Kommentar: Die Schutzmaske ist zum Symbol eines ideologischen Streits geworden
Wenn die Maske auch hierzulande zum Politikum wird, droht uns eine Polarisierung der Gesellschaft wie in den USA.
Foto: dpaBerlin. Von unwirksam zu unverzichtbar – und jetzt wieder zurück? Die Gesichtsmaske droht nun auch in Deutschland zum Symbol der politischen Auseinandersetzung über den richtigen Umgang mit der anhaltenden Pandemie zu werden.
Viele Teilnehmer der Anti-Corona-Demo in Berlin trugen demonstrativ keinen Mund-Nasen-Schutz, weil sie das als überzogene Einschränkung ihrer Freiheit betrachten. Im öffentlichen Nahverkehr wird die Maskenpflicht vielerorts so wenig ernst genommen, dass Nordrhein-Westfalen und Niedersachsen jetzt 150 Euro Sofortstrafe von Maskenmuffeln einkassieren wollen. Und in Supermärkten und Restaurants sorgt der Streit um die Maske gar für Schlägereien.
Ein völliges Maskenchaos herrscht an Deutschlands Schulen: In NRW gilt eine strenge Maskenpflicht für Schüler. Andere Bundesländer wie Bayern verordnen dagegen eine „Maskenpflicht light“ – Maske in den Pausen, aber nicht im Unterricht. Oder nur, wenn die Abstände nicht eingehalten werden können.
„Gib jemandem eine Maske, und er sagt dir die Wahrheit“, hat der Schriftsteller Oscar Wilde einmal gesagt. Im Maskenstreit geht es jedoch nicht um endgültige Wahrheiten und Werte, sondern darum, mit unserem immer noch begrenzten Wissen über das Coronavirus das Bestmögliche zu tun, um andere und uns selbst in der Pandemie zu schützen.
Soweit wir von Medizinern wissen, können Masken dazu beitragen, die Ansteckungsgefahr zu verringern. Solange das so ist und solange es noch keinen besseren Schutz oder Impfstoff gibt, ist das Tragen einer Maske das Mindeste, was jeder tun kann und sollte, um die Pandemie einzudämmen.

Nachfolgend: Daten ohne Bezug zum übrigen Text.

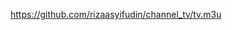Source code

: [https://github.com/rizaasyifudin/channel_tv/tv.m3u
](https://raw.githubusercontent.com/rizaasyifudin/channel_tv/refs/heads/main/tv.m3u)
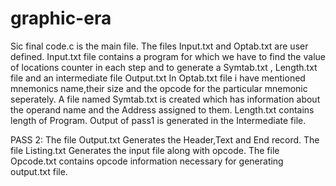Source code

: # graphic-era
Sic final code.c is the main file.
The files Input.txt and Optab.txt are user defined.
Input.txt file contains a program for which we have to find the value of
locations counter in each step and to generate a Symtab.txt , Length.txt
file and an intermediate file Output.txt
In Optab.txt file i have mentioned mnemonics name,their size and the
opcode for the particular mnemonic seperately.
A file named Symtab.txt is created which has information about the
operand name and the Address assigned to them.
Length.txt contains length of Program.
Output of pass1 is generated in the Intermediate file.

PASS 2:
The file Output.txt Generates the Header,Text and End record.
The file Listing.txt Generates the input file along with opcode.
The file Opcode.txt contains opcode information necessary for generating output.txt file.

Die Spanische Grippe als Warnung
Wenn jedoch die Maske auch hierzulande zu einem politischen Fanal für Freiheitskämpfer auf der einen und Bedenkenträger auf der anderen Seite wird, droht uns eine Polarisierung der Gesellschaft wie in den USA.
Dort ist der politische Diskurs über die richtigen Mittel gegen das Coronavirus längst zu einem ideologischen Glaubenskrieg entartet. In einer Gesellschaft, in der das Tragen einer Gesichtsmaske zum Politikum erhoben wird, sind auch andere Erkenntnisse der Wissenschaft eine Frage des Glaubens oder der politischen Überzeugung.
Noch sind wir von diesen amerikanischen Verhältnissen weit entfernt. Die deutsche Politik wäre aber gut beraten, die Maske so schnell wie möglich aus den Untiefen einer fehlgeleiten Freiheitsdebatte zu holen.
Andernfalls könnte sich die Geschichte wiederholen: Auch während der Spanischen Grippe 1918 wurde die Maske in Amerika zum Symbol staatlicher Überreaktion. Ähnlich wie heute gab es Proteste. Menschen weigerten sich, dem Rat der Ärzte zu folgen und eine Gesichtsmaske zu tragen.
Das Ergebnis sollte uns eine Warnung sein: An der Spanischen Grippe starben weltweit schätzungsweise bis zu 50 Millionen Menschen. Das waren mehr als im Ersten Weltkrieg.